In the past, I have blogged about de-identification. Simply put, de-identification is the process of rendering personally identifiable data unidentifiable and thus enabling the use of the information for various purposes free from regulation. A recent court case made me think to write again not just on the value of anonymizing data prior to sale or release, but also of the need for older privacy laws to be revisited in view of the Internet and expansive databases filled with personally identifiable Information.
In Ellis v. Cartoon Network(1:14-cv-00484, U.S. District Court for the Northern District of Georgia) the plaintiffs asserted a class action suit against the Turner cable TV channel, Cartoon Network. Lead plaintiff Mark Ellis alleged that when he downloaded the Cartoon Network app ("App") on his Android device, he never agreed to the disclosure of his personally identifiable information and that each time he viewed a Cartoon Network clip using the App, that information was sent directly to a third party company called Bango that allegedly used the information for direct marketing purposes. The information being sent to Bango comprised, amongst other things, the identification numbers for App user's devices, specifically the Android ID number. Bango would allegedly take the data from the App, build a larger consumer profile using outside data in its possession and linked via the Android ID and then sell the enhanced, identifiable consumer information for targeted marketing purposes.
In his dismissal of the plaintiffs' suit, the judge held that Android ID numbers were not "personally identifiable information" ("PII") under the Video Privacy Protection Act ("VPPA") because Bango needed to use additional information to reverse-engineer the users’ identities. "Without more, an Android ID does not identify a specific person," Judge Thrash wrote. "From the information disclosed by the defendant alone, Bango could not identify the plaintiff or any other member of the putative class." Thus, the judge took a literal and technical interpretation of the law to hold that if a third party that receives the information in question cannot identify the individuals without further action, such as matching it to other data sets, the information disclosed cannot be PII. Another, similar putative class action is being litigated against CNN in Georgia as I write this.
A few observations, if I may.
1. Indirect identifiers require consideration and protection too. In actuality, what the judge is saying here is that the Android ID is not a direct identifier, in that it cannot be used by a third party to identify the plaintiff consumer solely on its face. However, I would argue this does not mean it's not PII, but rather an indirect identifier which can be used to identify an individual when combined with other indirect identifiers or direct identifiers. Indeed, under other privacy laws, such as HIPAA, indirect identifiers such as zip codes, and dates of birth, are also protected.
The judge also said if a third party needs to take additional steps to match an ID to a specific person, there is no violation as the information is not "personally identifiable information" under the VPPA. He is right, as the law, passed in 1988, defines personally identifiable information as including "information which identifies a person as having requested or obtained specific video materials or services from a video tape service provider." Under this definition, an Android ID could indeed be interpreted to not meet this definition. It most definitely would not have been the case in 1988. However, today, in the age of interconnected databases and the ability to retain information almost indefinitely, what constitutes a potential identifier is much different.
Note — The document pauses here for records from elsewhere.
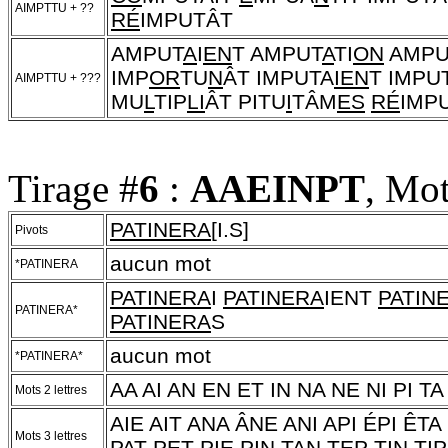
AIMPTTU + ??
RÉ
IMPUTÂT
AMPUT
A
I
EN
T AMPUT
A
TI
ON
AMPU
IMP
OR
TU
N
ÂT IMPUTA
IEN
T IMPU
AIMPTTU + ???
MU
L
TIP
LI
ÂT PITU
I
TÂM
ES
RÉ
IMP
Tirage #
6
:
AAEINPT
, Mot
PATINERA
[I.S]
Pivots
aucun mot
*PATINERA
PATINERA
I
PATINERA
IENT
PATIN
PATINERA*
PATINERA
S
aucun mot
*PATINERA*
AA AI AN EN ET IN NA NE NI PI TA
Mots 2 lettres
AIE AIT ANA ÂNE ANI API ÉPI ÊTA
Mots 3 lettres
PAT PET PIE PIN TAN TEP TIN TIP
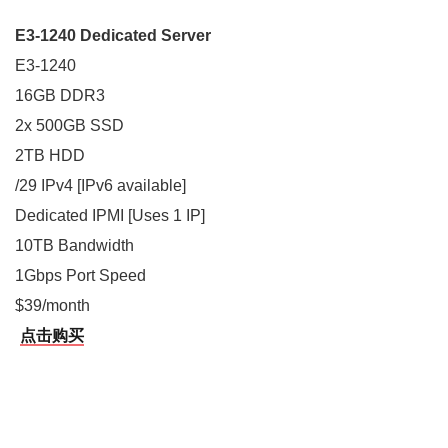
E3-1240 Dedicated Server
E3-1240
16GB DDR3
2x 500GB SSD
2TB HDD
/29 IPv4 [IPv6 available]
Dedicated IPMI [Uses 1 IP]
10TB Bandwidth
1Gbps Port Speed
$39/month
点击购买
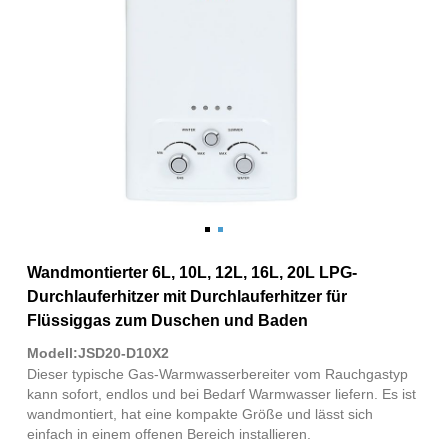
Wandmontierter 6L, 10L, 12L, 16L, 20L LPG-
Durchlauferhitzer mit Durchlauferhitzer für
Flüssiggas zum Duschen und Baden
Modell:JSD20-D10X2
Dieser typische Gas-Warmwasserbereiter vom Rauchgastyp
kann sofort, endlos und bei Bedarf Warmwasser liefern. Es ist
wandmontiert, hat eine kompakte Größe und lässt sich
einfach in einem offenen Bereich installieren.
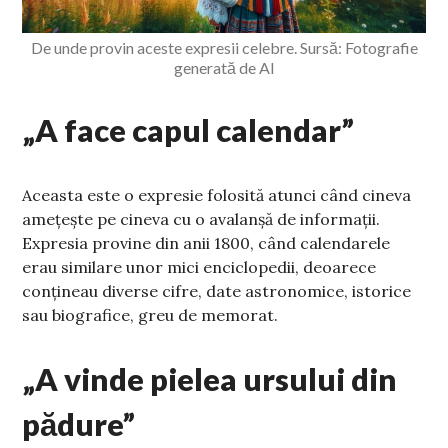
De unde provin aceste expresii celebre. Sursă: Fotografie
generată de AI
„A face capul calendar”
Aceasta este o expresie folosită atunci când cineva
amețește pe cineva cu o avalanșă de informații.
Expresia provine din anii 1800, când calendarele
erau similare unor mici enciclopedii, deoarece
conțineau diverse cifre, date astronomice, istorice
sau biografice, greu de memorat.
„A vinde pielea ursului din
pădure”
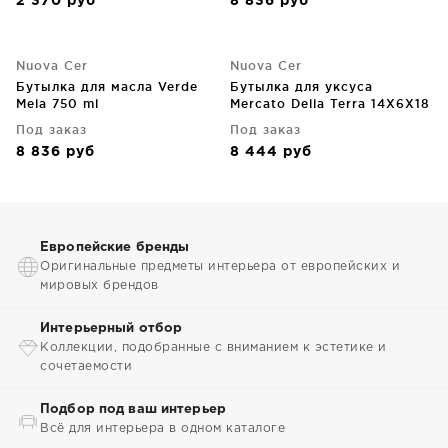
2 370
руб
8 836
руб
Nuova Cer
Nuova Cer
Бутылка для масла Verde
Бутылка для уксуса
Mela 750 ml
Mercato Della Terra 14X6X18
CM
Под заказ
Под заказ
8 836
руб
8 444
руб
Европейские бренды
Оригинальные предметы интерьера от европейских и
мировых брендов
Интерьерный отбор
Коллекции, подобранные с вниманием к эстетике и
сочетаемости
Подбор под ваш интерьер
Всё для интерьера в одном каталоге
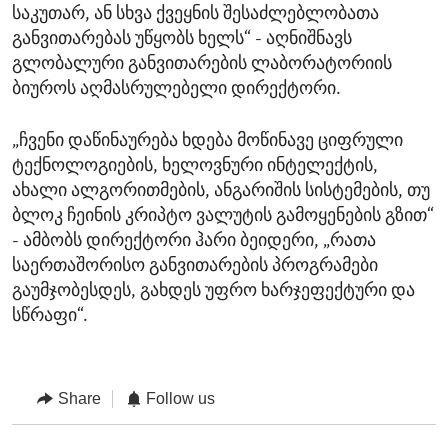
საკუთარ, ან სხვა ქვეყნის შესაძლებლობათა
განვითარებას უწყობს ხელს“ - აღნიშნავს
გლობალური განვითარების ლაბორატორიის
ბიუროს აღმასრულებელი დირექტორი.
„ჩვენი დაწინაურება ხდება მოწინავე ციფრული
ტექნოლოგიების, ხელოვნური ინტელექტის,
ახალი ალგორითმების, ანგარიშის სისტემების, თუ
ბლოკ ჩეინის კრიპტო ვალუტის გამოყენების გზით“
- ამბობს დირექტორი ჰარი ბეიდერი, „რათა
საერთაშორისო განვითარების პროგრამები
გაუმჯობესდეს, გახდეს უფრო ხარჯეფექტური და
სწრაფი“.
Share
Follow us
2. Reduce the risk and anonymize the data. Rather than take random chances in court with razor thin interpretations of definitions in statute, why not de-identify all such data using redaction, an expert statistician model or software to render such information truly incapable of reidentifying individuals, or at least having an acceptable low level or likelihood of any risk of doing so? HIPAA provides a world-class standard for doing just this. Businesses embracing such technologies can capitalize and potentially identify new revenue streams without compromising privacy and customer loyalty. De-identification in this case may or may not have worked, but it could have provided an opportunity to review the data set to ensure any unneeded risks were removed or modified.
3. Govern the data. Regardless if de-identification is a solution or not, you still need to have a solid data governance plan in place to ensure released data meets your company's compliance standards - be they based in regulation or not. Such a program includes policies, procedures, training audits and other oversight controls to ensure that the company's business practices are in line with those administrative guidelines and the law. Such a data governance plan also needs to take into account the public perception of your business practices, and should include educating more sophisticated customers on what your company does to comply with the law and meet their individual privacy expectations.